Center for Adolescent Health & the Law, CAHL.org
Promoting the health of adolescents and their access to comprehensive health care.

Programs and Activities

The Center’s work falls into two primary program areas that together encompass the majority of barriers adolescents must overcome to have access to comprehensive health care: consent and confidentiality; and financial access to services. Much of the Center’s work is crosscutting and involves the intersection between consent and confidentiality policies and the financing of adolescents’ care. The Center’s work emphasizes the needs of vulnerable populations of adolescents such as those from low-income families, young people who have been in state custody, and homeless and disconnected youth.

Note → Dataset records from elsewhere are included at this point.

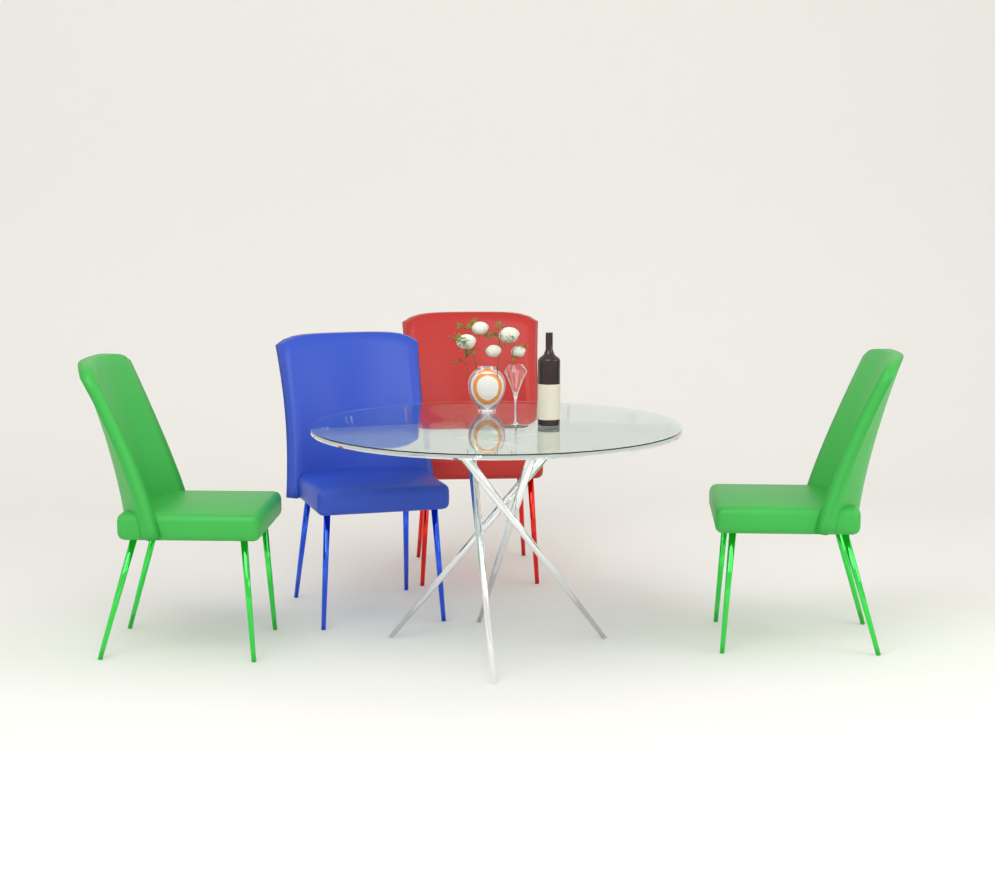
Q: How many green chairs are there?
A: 2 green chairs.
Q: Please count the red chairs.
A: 1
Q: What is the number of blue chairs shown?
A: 1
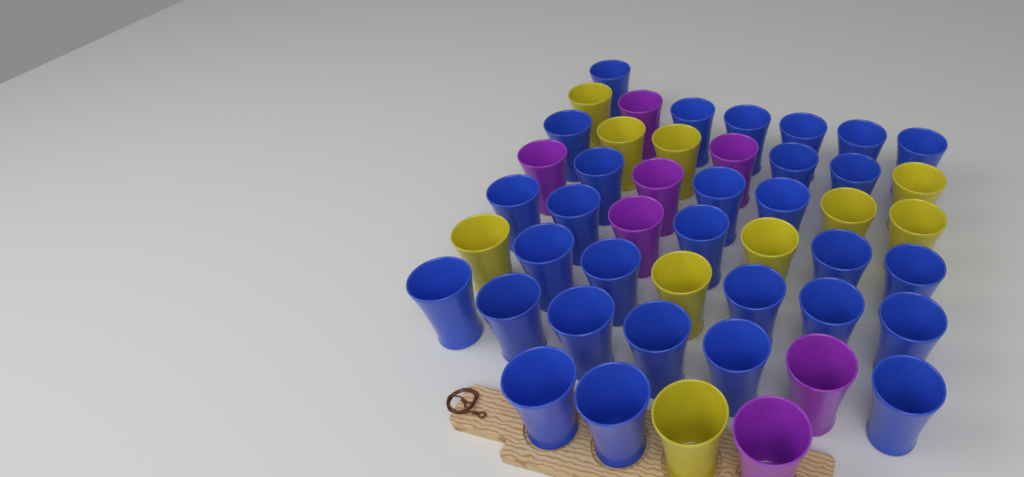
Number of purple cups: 7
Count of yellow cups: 10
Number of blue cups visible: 30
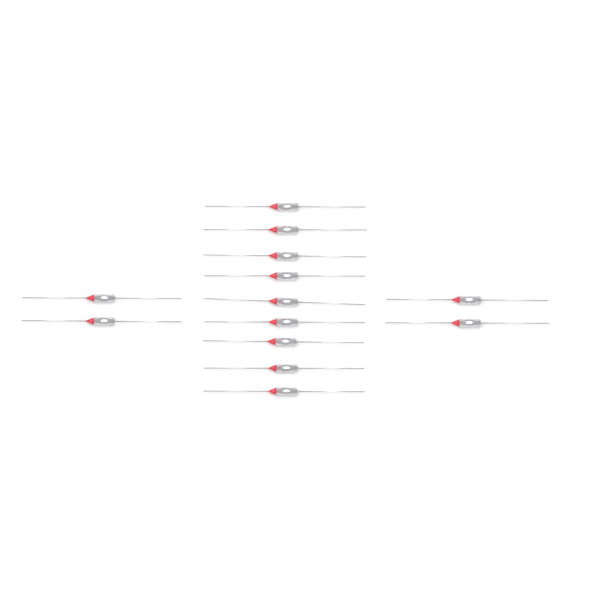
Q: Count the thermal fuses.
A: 13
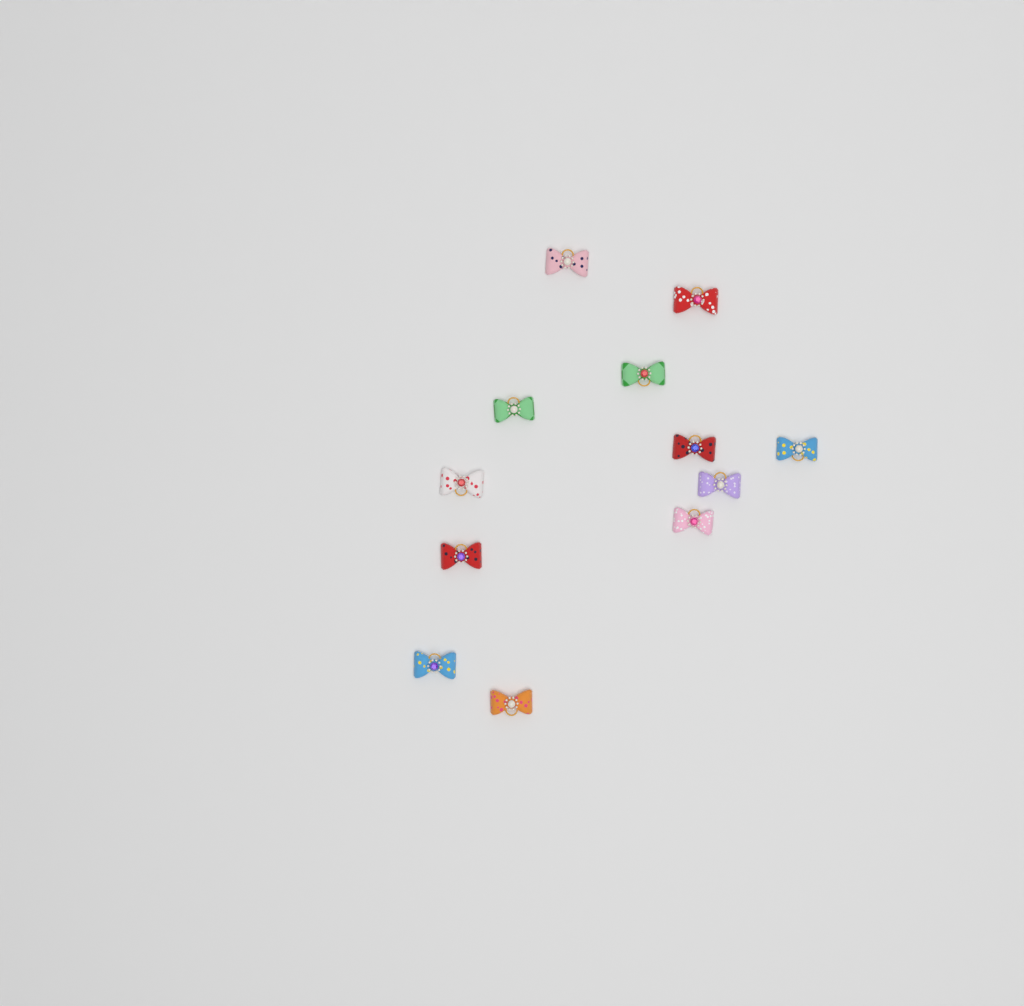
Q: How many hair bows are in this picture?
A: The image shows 12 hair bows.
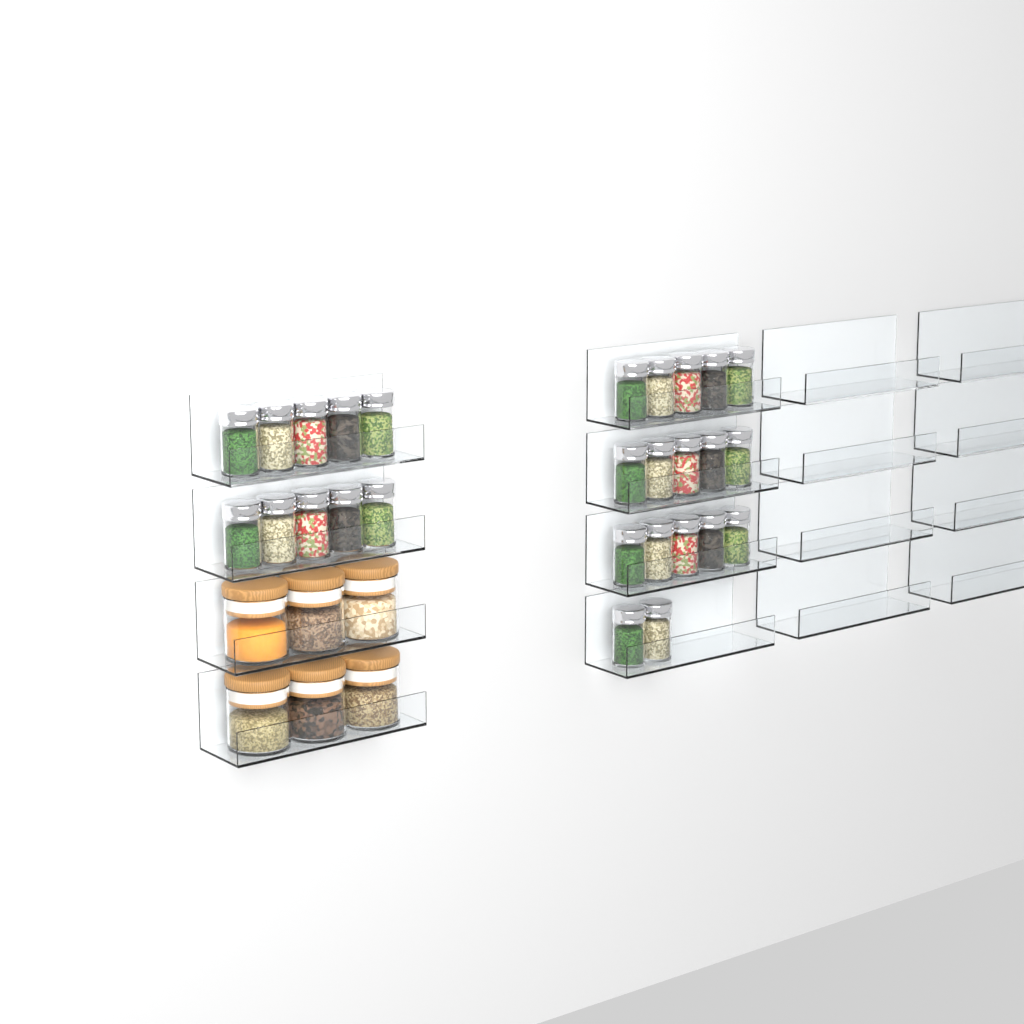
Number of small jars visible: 27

Currently, the Center is working in five targeted areas:

Improving Access to Immunizations for Adolescents
The Center is working to ensure that adolescents have access to immunizations. The Center’s work will increase understanding of legal and policy issues associated with both consent for and financial access to immunization for the adolescent population. Over the past several years, new vaccines have become available to prevent serious illnesses and conditions in the adolescent population, including vaccines for several strains of human papilloma virus (HPV), to prevent both cervical cancer and genital warts, and a vaccine for Hepatitis B, among others. In the future, additional vaccines are expected to become available for sexually transmitted and communicable diseases such as herpes simplex virus (HSV) and HIV.

Improving Access to Health Care for Homeless and Disconnected Youth
The Center is working to ensure that young people who are homeless or are disconnected from their families and other major social institutions nevertheless have access to essential health care. These youth are among the most vulnerable in society and often have health care problems that threaten their own long term health and productivity as well as the public health.

Improving Access to Health Care for Youth Leaving State Custody
The Center is working to ensure that young people who are leaving state custody have access to essential health care. These youth have multiple health problems, few social supports, and limited access to health care. Federal law provides options for states to increase public health insurance coverage and other means of health care access for these vulnerable young people.

Improving Access to Essential HIV Services for Vulnerable Adolescents
The Center is working to protect the most vulnerable adolescents who are especially at risk for lack of adequate prevention services, becoming infected with HIV, and limited access to treatment if infected. These include youth of color, particularly young women of color, and young men who have sex with men (YMSM). They also include GLBT youth, and youth who are homeless, in state custody, living in the South, or living in poverty.

Maintaining Consent and Confidentiality Protections for Adolescents
The Center is working to ensure the broadest possible understanding of the rationale for providing consent and confidentiality protections in adolescent health care and to assist health care professionals, advocates, and policymakers to maintain these protections that have been put in place over the past half century.